Wednesday, November 2, 2005, 11:00 am, Room 206

Session: Essential Tools for Surface Analysis
Presenter: H. Chen, College of William and Mary
Authors: H. Chen, College of William and Mary
E.R. Tracy, College of William and Mary
W.E. Cooke, College of William and Mary
M.W. Trosset, College of William and Mary
D. Malyarenko, INCOGEN Inc.
D.M. Manos, College of William and Mary
M. Sasinowski, INCOGEN Inc.
Correspondent: Click to Email
Although the high mass resolution, imaging capability and the high-throughput capability of mass fingerprint measurements have made TOF-SIMS one of the standard tools for research in surface analysis. A bottleneck is that TOF-SIMS produces very large raw data sets that must be preprocessed to identify the mass peaks for further analysis, especially when complex biological samples produce a large number of peaks. The accuracy of the mass assignment, which is critical when comparing mass fingerprints with databases, can be another limitation. Under survey conditions, the positions of the desired mass peaks are commonly not known beforehand, and TOF-SIMS peak-picking requires a procedure to distinguish mass peaks from background noise. Often, those peaks and their positions are identified manually.
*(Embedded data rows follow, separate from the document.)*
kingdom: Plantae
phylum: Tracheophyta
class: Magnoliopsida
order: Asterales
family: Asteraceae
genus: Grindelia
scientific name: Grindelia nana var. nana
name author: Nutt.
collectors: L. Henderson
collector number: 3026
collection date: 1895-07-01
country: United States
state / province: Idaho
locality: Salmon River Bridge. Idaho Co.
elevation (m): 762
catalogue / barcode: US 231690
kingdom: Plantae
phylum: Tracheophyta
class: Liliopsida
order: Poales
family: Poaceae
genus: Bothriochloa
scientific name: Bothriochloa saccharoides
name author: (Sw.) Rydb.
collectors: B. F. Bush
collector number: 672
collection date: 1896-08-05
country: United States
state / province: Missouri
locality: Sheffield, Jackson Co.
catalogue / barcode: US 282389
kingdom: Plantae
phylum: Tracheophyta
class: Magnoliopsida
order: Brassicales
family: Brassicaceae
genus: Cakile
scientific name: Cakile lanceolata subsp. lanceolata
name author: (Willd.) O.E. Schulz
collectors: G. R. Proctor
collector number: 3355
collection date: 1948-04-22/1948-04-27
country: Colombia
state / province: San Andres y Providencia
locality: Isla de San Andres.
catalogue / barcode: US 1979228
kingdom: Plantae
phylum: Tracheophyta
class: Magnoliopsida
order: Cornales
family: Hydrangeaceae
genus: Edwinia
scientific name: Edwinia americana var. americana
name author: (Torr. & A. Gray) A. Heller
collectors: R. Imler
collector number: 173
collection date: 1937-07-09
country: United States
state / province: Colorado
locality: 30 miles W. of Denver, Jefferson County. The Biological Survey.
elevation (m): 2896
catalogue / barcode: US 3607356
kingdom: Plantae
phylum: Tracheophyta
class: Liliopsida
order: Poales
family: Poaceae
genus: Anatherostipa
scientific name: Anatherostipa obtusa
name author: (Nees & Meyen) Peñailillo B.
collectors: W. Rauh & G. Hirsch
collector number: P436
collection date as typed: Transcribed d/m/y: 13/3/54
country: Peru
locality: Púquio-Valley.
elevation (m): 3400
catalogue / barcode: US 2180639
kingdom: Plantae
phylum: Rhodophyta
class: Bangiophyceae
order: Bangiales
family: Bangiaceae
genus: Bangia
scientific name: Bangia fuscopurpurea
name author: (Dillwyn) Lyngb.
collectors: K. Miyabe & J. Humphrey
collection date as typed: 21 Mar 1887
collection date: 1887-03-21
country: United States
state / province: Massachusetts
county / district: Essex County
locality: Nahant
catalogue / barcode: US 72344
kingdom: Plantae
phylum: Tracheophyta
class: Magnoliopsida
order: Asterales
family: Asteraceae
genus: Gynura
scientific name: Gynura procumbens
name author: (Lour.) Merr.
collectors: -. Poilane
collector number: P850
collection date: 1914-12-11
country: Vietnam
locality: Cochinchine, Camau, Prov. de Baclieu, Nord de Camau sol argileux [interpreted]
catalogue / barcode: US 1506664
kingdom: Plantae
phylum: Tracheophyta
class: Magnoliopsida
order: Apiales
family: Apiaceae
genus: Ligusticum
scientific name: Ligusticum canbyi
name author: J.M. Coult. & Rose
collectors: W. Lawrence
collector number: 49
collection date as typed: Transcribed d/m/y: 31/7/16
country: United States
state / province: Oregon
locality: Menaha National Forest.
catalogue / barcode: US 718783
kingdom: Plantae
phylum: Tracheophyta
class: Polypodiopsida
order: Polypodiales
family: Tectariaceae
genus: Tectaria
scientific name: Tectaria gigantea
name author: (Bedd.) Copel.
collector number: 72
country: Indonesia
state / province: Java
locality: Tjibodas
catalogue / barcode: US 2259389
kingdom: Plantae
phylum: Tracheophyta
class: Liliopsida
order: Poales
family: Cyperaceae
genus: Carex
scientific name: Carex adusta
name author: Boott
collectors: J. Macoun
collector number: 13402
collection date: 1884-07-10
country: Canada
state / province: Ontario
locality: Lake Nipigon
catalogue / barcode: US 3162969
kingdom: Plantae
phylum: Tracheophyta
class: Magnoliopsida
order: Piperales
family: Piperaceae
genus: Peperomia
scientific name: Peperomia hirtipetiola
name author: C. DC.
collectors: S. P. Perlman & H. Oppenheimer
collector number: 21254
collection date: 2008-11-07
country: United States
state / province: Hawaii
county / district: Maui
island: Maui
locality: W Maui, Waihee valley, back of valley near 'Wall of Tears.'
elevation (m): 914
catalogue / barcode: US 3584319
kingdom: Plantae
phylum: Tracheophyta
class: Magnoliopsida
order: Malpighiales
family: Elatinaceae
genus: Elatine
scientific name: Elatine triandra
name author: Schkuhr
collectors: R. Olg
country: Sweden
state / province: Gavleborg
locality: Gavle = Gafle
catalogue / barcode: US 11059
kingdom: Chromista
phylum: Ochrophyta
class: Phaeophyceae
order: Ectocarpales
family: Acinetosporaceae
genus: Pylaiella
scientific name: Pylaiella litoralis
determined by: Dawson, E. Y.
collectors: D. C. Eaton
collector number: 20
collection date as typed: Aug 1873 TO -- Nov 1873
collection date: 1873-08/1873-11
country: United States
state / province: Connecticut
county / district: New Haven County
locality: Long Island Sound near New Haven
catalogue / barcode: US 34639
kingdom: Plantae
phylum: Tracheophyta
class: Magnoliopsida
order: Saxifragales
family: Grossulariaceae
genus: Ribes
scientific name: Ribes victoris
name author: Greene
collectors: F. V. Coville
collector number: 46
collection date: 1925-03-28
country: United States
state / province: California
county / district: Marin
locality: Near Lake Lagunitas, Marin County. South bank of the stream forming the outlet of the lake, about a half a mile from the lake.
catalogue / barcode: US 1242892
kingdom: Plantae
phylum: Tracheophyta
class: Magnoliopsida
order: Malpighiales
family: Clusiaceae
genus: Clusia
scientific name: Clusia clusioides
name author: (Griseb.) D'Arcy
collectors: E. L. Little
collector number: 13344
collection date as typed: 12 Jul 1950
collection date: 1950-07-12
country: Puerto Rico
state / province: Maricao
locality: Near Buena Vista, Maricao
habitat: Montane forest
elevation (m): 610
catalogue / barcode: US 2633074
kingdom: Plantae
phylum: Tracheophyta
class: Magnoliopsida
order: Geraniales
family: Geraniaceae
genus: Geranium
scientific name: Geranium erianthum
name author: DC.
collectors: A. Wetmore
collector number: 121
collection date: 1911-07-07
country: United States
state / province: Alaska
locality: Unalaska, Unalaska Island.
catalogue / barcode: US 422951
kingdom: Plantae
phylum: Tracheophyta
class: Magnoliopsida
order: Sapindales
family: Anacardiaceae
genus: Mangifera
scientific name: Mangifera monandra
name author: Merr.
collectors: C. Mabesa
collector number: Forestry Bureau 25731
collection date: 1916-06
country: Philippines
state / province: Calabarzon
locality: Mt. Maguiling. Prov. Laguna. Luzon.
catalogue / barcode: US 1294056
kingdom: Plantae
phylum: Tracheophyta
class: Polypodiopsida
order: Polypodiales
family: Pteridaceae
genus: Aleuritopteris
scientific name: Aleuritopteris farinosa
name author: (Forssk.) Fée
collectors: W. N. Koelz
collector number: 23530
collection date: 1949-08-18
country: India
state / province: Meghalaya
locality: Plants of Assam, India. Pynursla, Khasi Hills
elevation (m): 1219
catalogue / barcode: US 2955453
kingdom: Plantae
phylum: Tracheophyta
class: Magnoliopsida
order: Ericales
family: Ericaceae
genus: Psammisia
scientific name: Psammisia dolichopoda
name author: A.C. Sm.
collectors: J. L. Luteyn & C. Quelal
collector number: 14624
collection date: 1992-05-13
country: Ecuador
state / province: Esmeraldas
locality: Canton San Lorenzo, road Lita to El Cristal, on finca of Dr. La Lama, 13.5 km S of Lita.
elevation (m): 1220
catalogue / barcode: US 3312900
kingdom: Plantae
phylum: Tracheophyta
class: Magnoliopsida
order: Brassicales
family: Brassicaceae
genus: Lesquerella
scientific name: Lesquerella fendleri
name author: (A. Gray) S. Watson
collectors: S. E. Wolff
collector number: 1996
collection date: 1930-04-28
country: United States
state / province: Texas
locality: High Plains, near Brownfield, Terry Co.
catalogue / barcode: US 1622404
This introduces a subjective error due to the asymmetric peak line shape and to Poisson (counting) noise which has larger variance at larger peaks. This results in a degradation of the apparent machine performance and an inconsistency in the peak identification. We have developed an automated peak picking algorithm based on a maximum likelihood approach that effectively and efficiently detects peaks in a TOF-SIMS spectrum. The algorithm takes into account the underlying characteristic Poisson process and asymmetric peak line shape and produces maximum likelihood estimates of peak positions and amplitudes. It also simultaneously develops estimates of the uncertainties in each of these quantities. With this approach, we avoid the ambiguities involved in manual peak picking and mass assignments. We use the estimated peak positions, amplitudes and their uncertainties to align different spectra more accurately than is possible by using a few known calibrants. This precise peak summary is crucial for further multivariate analysis.